Thursday, June 11, 2009

Rapped on the accents

Many search algorithms that I have used in the internet and locally installed software are lenient about punctuation and diacritical parsley such as accent aigu and Umlaut. As I remember, Google used to silently "normalize" in the background (ö and oe giving approximately the same results for German words), but it doesn't do that anymore.

The Diccionario de la lengua Española, maintained by the Real Academia Española, is unforgiving. Rereading Nerval's El desdichado, I wanted to know what the Academia had to say about desdichado. There is a "coloq." subentry saying sin malicia, pusilánime. Since the English congenerics have very distinct meanings, I wanted to check the Spanish. I entered pusilanime without bothering about the accent, and got this:
La palabra pusilanime no está registrada en el Diccionario. Las que se muestran a continuación tienen una escritura cercana.

* pusilánime
Since there was only one entry "in the vicinity" of what I entered, I thought: the software might just as well have opened to that result. But no, it knuckles me to acknowledge that "á" is not "a" in Spanish orthography. This is not a case where I would say (formulating as a native English speaker) that "the accent makes a difference" in meaning, apart from indicating the syllable to be stressed . But then si (if) and (yes) are completely different words.

On the whole, I should just take the rap and purge the "diacritical parsley" idea from my head. It makes life easier.


Noetica said...

Stu, you can make Diccionario de la lengua Española ignore diacriticals. Just select "Búsqueda sin signos diacríticos", next to where you type in the item you are searching for. See other options, too. The present online version is less severe than the CD-ROM version that I have installed on my hard-drive.

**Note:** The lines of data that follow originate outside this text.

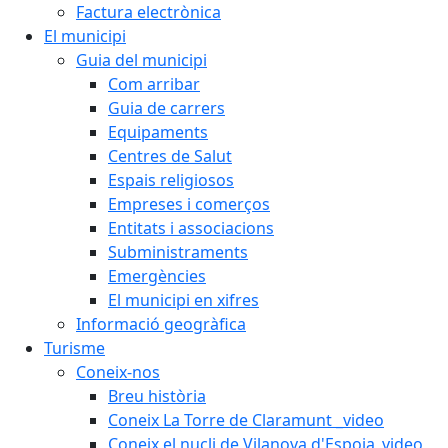
Factura electrònica
El municipi
Guia del municipi
Com arribar
Guia de carrers
Equipaments
Centres de Salut
Espais religiosos
Empreses i comerços
Entitats i associacions
Subministraments
Emergències
El municipi en xifres
Informació geogràfica
Turisme
Coneix-nos
Breu història
Coneix La Torre de Claramunt _video
Coneix el nucli de Vilanova d'Espoia_video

El Desdichado, eh? I translated it some time ago myself. A haunted piece, by a haunted poet.

Stuart said...

Thanks for the tip, Noetica. Unfortunately, selecting "Búsqueda sin signos diacríticos" for pusilanime still results in the knuckle-rap I described.

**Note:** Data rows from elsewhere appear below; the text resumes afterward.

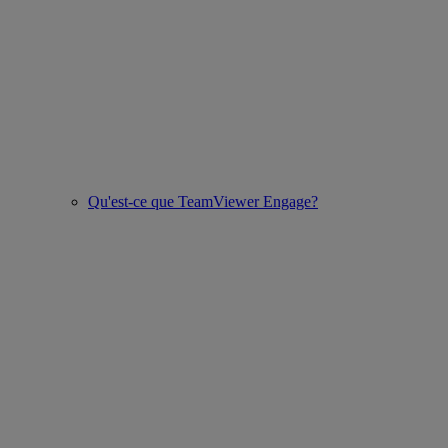
Qu'est-ce que TeamViewer Engage?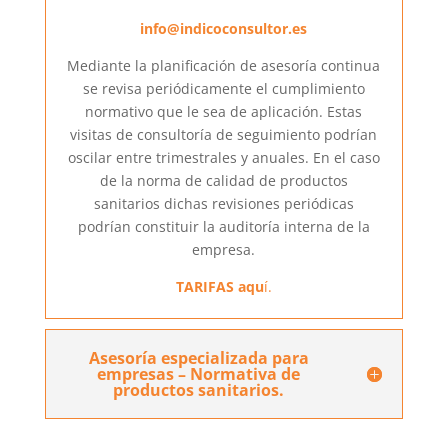
info@indicoconsultor.es
Mediante la planificación de asesoría continua
se revisa periódicamente el cumplimiento
normativo que le sea de aplicación. Estas
visitas de consultoría de seguimiento podrían
oscilar entre trimestrales y anuales. En el caso
de la norma de calidad de productos
sanitarios dichas revisiones periódicas
podrían constituir la auditoría interna de la
empresa.
TARIFAS aqu
í.
Asesoría especializada para
empresas – Normativa de
productos sanitarios.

With "sin signos diacríticos", a search for turns up both and si, as expected. When I selected "Búsqueda por aproximación" and searched for , I got exactly . This surprised me, because I thought "por aproximación" would cover "sin signos diacríticos". But in fact they've separated out these issues in a pleasing way. The Ayuda explains that "por aproximación" means poco a poco, taking one algorithm after another.

> Búsqueda por aproximación (por defecto).
> Aplica sucesivamente los tres tipos de búsquedaposteriores, hasta lograr resultados.
> Comienza por la búsqueda exacta, que es la más precisa, y termina por la
> semejanza fonético-ortográfica, la más amplia.

I found the word "posteriores" here to be briefly distracting, since it drags in the order in which the four modalidades de consulta *currently* appear in the Ayuda, and in the drop-down list on the browser page. I regard presentation order as a supervenient feature that should not intrude in discussion, planning or explanation of underlying algorithms. The only order that is relevant to understanding how this stuff functions is that of the three search modes apart from "Búsqueda por aproximación".

This fourth search mode stands in no order relationship to the other three. To the end of user convenience, of course, in accordance with tradition, a "default" setting will usually appear as the first one in a list. But the search modes would function just as well if the "default" setting appeared last on the list. I program for a living, and have learned to be very severe in seeing to it that algorithmic design and UI design are kept quite distinct.

Noetica said...

Now I understand. I had read too fast. I agree with you on the general point: these things could be made a lot more intuitive and friendly. Certainly TLFi could, as you have pointed out elsewhere. Frustrating, that one: so much power with so clunky an interface.